Um dies also noch einmal zu rekapitulieren: Sie haben nun zwei Instanzen zweier verschiedener Klassen erstellt – eine Instanz der Klasse Window und eine der Klasse PushButton. Die Window-Instanz wurde automatisch für Sie angelegt, und die PushButton-Instanz haben Sie durch Ziehen in das Fenster erzeugt.

Nun mag es mal passieren, dass Sie mehrere Fenster in einem Programm benötigen, die aber gar nicht alle gleichzeitig geöffnet sein sollen. Dann schieben Sie einfach den Regler „ImplicitInstance“ im Inspector auf „Off“. Was immer Sie nun mit dem Fenster anstellen: Sie verändern damit nur seine Schablone. Das Fenster wurde automatisch zur Subklasse von Window – deshalb steht im Inspector oben auch „Super“ und nicht „Class“. Eine Subklasse ist eine Klasse, die auf einer anderen basiert. Sie erbt alle Eigenschaften und Methoden von dieser – diese lassen sich allerdings auch überschreiben.

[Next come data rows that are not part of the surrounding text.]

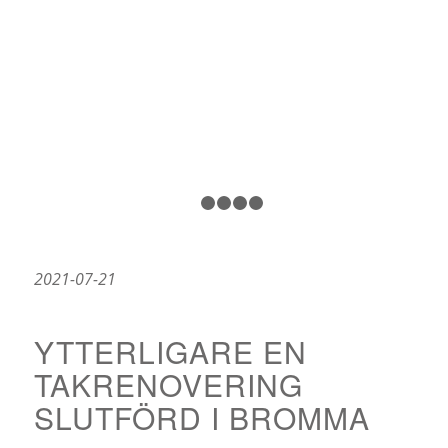
1
2
3
4
5
2021-07-21
YTTERLIGARE EN
TAKRENOVERING
SLUTFÖRD I BROMMA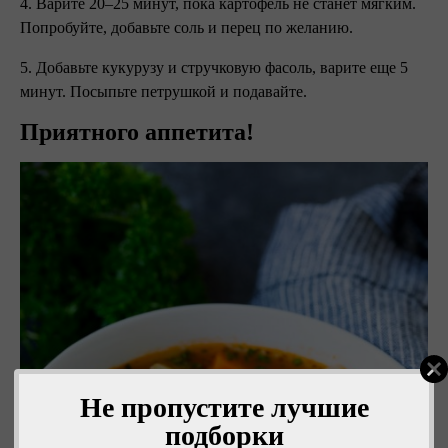
4. Варите 20–25 минут, пока картофель не станет мягким.
Попробуйте, добавьте соль и перец по желанию.
5. Добавьте кукурузу и стручковую фасоль, варите еще 5
минут. Посыпьте петрушкой и подавайте.
Приятного аппетита!
Не пропустите лучшие
подборки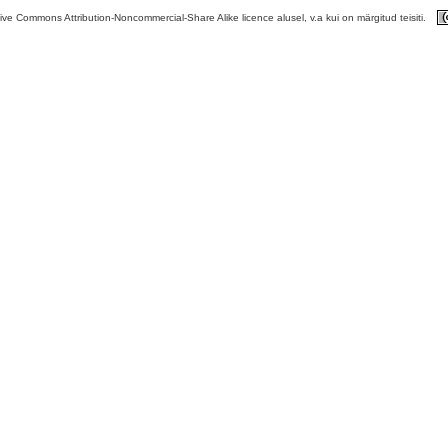
tive Commons Attribution-Noncommercial-Share Alike licence alusel, v.a kui on märgitud teisiti.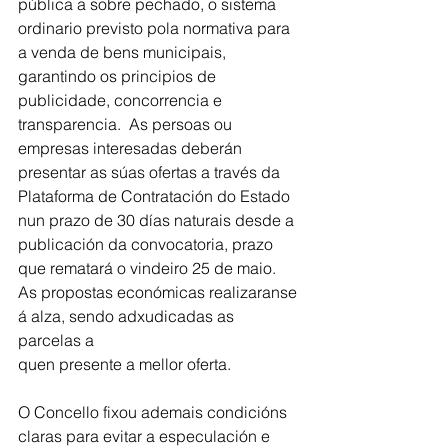
pública a sobre pechado, o sistema 
ordinario previsto pola normativa para 
a venda de bens municipais, 
garantindo os principios de 
publicidade, concorrencia e 
transparencia.  As persoas ou 
empresas interesadas deberán 
presentar as súas ofertas a través da 
Plataforma de Contratación do Estado 
nun prazo de 30 días naturais desde a 
publicación da convocatoria, prazo 
que rematará o vindeiro 25 de maio. 
As propostas económicas realizaranse 
á alza, sendo adxudicadas as 
parcelas a
quen presente a mellor oferta.
O Concello fixou ademais condicións 
claras para evitar a especulación e 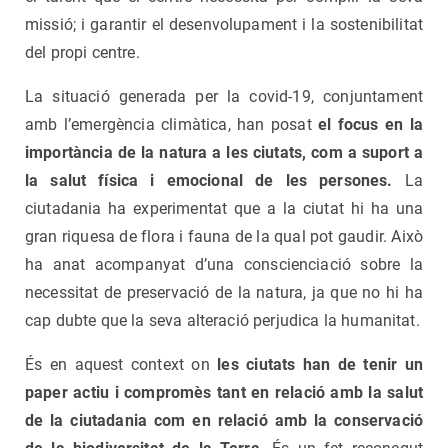
missió; i garantir el desenvolupament i la sostenibilitat
del propi centre.
La situació generada per la covid-19, conjuntament
amb l’emergència climàtica, han posat
el focus en la
importància de la natura a les ciutats, com a suport a
la salut física i emocional de les persones.
La
ciutadania ha experimentat que a la ciutat hi ha una
gran riquesa de flora i fauna de la qual pot gaudir. Això
ha anat acompanyat d’una conscienciació sobre la
necessitat de preservació de la natura, ja que no hi ha
cap dubte que la seva alteració perjudica la humanitat.
És en aquest context on
les ciutats han de tenir un
paper actiu i compromès tant en relació amb la salut
de la ciutadania com en relació amb la conservació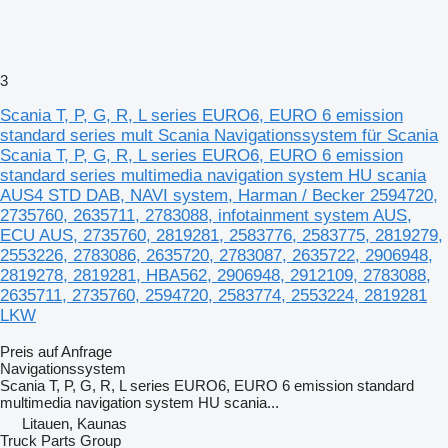
3
Scania T, P, G, R, L series EURO6, EURO 6 emission
standard series mult Scania Navigationssystem für Scania
Scania T, P, G, R, L series EURO6, EURO 6 emission
standard series multimedia navigation system HU scania
AUS4 STD DAB, NAVI system, Harman / Becker 2594720,
2735760, 2635711, 2783088, infotainment system AUS,
ECU AUS, 2735760, 2819281, 2583776, 2583775, 2819279,
2553226, 2783086, 2635720, 2783087, 2635722, 2906948,
2819278, 2819281, HBA562, 2906948, 2912109, 2783088,
2635711, 2735760, 2594720, 2583774, 2553224, 2819281
LKW
Preis auf Anfrage
Navigationssystem
Scania T, P, G, R, L series EURO6, EURO 6 emission standard
multimedia navigation system HU scania...
Litauen, Kaunas
Truck Parts Group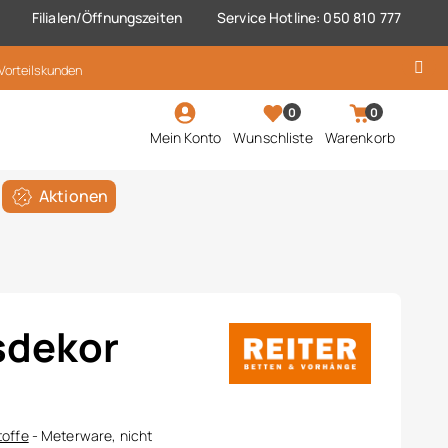
Filialen/Öffnungszeiten
Service Hotline: 050 810 777
 Vorteilskunden
0
0
Mein Konto
Wunschliste
Warenkorb
Aktionen
sdekor
toffe
- Meterware, nicht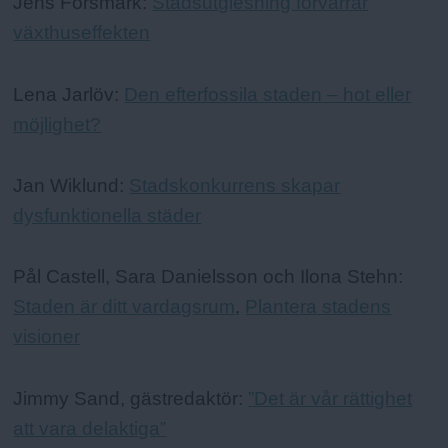
Jens Forsmark:
Stadsutglesning förvärrar
växthuseffekten
Lena Jarlöv:
Den efterfossila staden – hot eller
möjlighet?
Jan Wiklund:
Stadskonkurrens skapar
dysfunktionella städer
Pål Castell, Sara Danielsson och Ilona Stehn:
Staden är ditt vardagsrum
,
Plantera stadens
visioner
Jimmy Sand, gästredaktör:
”Det är vår rättighet
att vara delaktiga”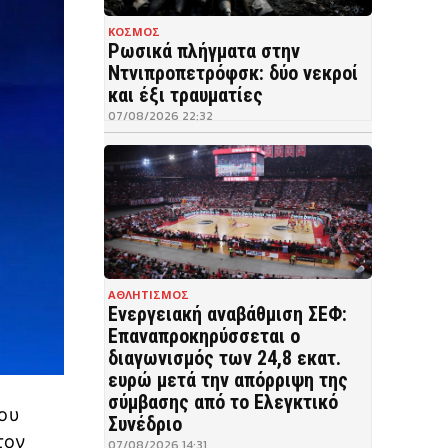
ΚΟΣΜΟΣ
Ρωσικά πλήγματα στην
Ντνιπροπετρόφσκ: δύο νεκροί
και έξι τραυματίες
07/08/2026 22:32
ΑΘΛΗΤΙΣΜΟΣ
Ενεργειακή αναβάθμιση ΣΕΦ:
Επαναπροκηρύσσεται ο
διαγωνισμός των 24,8 εκατ.
ευρώ μετά την απόρριψη της
σύμβασης από το Ελεγκτικό
ίου
Συνέδριο
τον
07/08/2026 14:31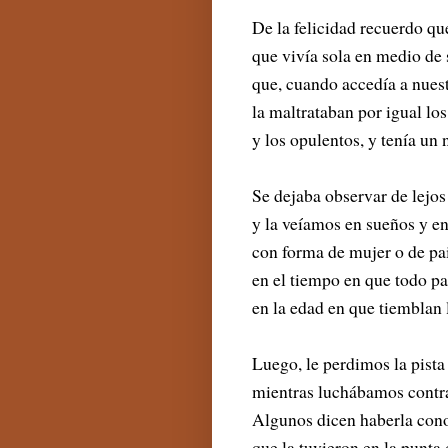
De la felicidad recuerdo qu
que vivía sola en medio de 
que, cuando accedía a nues
la maltrataban por igual los
y los opulentos, y tenía un
Se dejaba observar de lejos 
y la veíamos en sueños y en
con forma de mujer o de pai
en el tiempo en que todo pa
en la edad en que tiemblan l
Luego, le perdimos la pista 
mientras luchábamos contr
Algunos dicen haberla cono
que la tuvieron en la punta 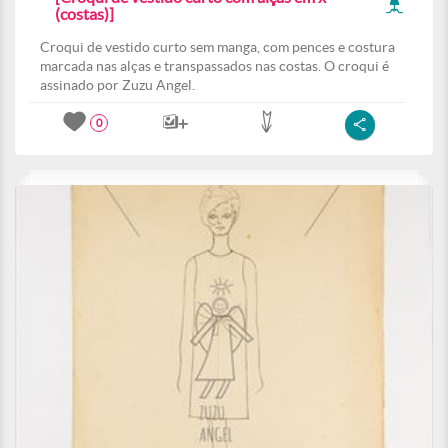
(costas)]
Croqui de vestido curto sem manga, com pences e costura
marcada nas alças e transpassados nas costas. O croqui é
assinado por Zuzu Angel.
0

Und wenn Sie nun in Ihrem Programm eine Instanz dieser Window-Subklasse benutzen wollen?

Dann müssen Sie natürlich eine solche anlegen. Dazu kennen Sie eventuell aus anderen Sprachen wie Visual Basic den Begriff DIM. Eventuell so:

DIM i as Integer

DIM kann man sich ganz gut als DIMENSIONIERUNG merken – es wird so viel Speicherplatz reserviert, wie ein entsprechender Typ braucht.

Wenn Sie aber in Ihren Action-Code des Buttons den folgenden Text eingeben (den alten damit überschreiben):

DIM w as Window1

w.show

, dann wird ihr Programm abstürzen, wenn Sie es ausführen und auf den Knopf drücken. Warum? (Falls gar nichts passierte: Setzen Sie ImplicitInstance wieder auf On. Irgendein Fenster soll ja anfänglich da sein.)

DIM reicht in den Fällen, da Sie einen einfachen Speicherbereich reservieren wollen – für eine Ganzzahl (Integer), eine Fließkommazahl (Single oder Double) und dergleichen – die sogenannten intrinsischen Datentypen. Die Instanz einer Klasse benötigt häufig eine Initialisierung, einen Aufbau ihrer optischen Repräsentation beispielsweise, und das ist nicht mit der Reservierung des Speichers getan. Wenn Sie eine neue Klasseninstanz erzeugen wollen, müssen Sie den Code mit dem Wörtchen NEW ergänzen – das sorgt dafür, dass die Instanz auch wirklich initialisiert wird.

Sorgen Sie also dafür, dass der Action-Event-Code so aussieht:

DIM w as NEW Window1

w.show

Und wie Sie sehen, wenn Sie das Programm ausführen: Jetzt wird bei jedem Klick auf den Knopf eine neue Instanz der (Sub)Klasse Window1 erzeugt und angezeigt.

Vergessen Sie das Beispiel aber lieber wieder ganz schnell, denn: Guter Programmierstil ist das nicht! Zum Thema Verständnis von Klassen und Instanzen aber, hoffe ich, hat es ein wenig beitragen können.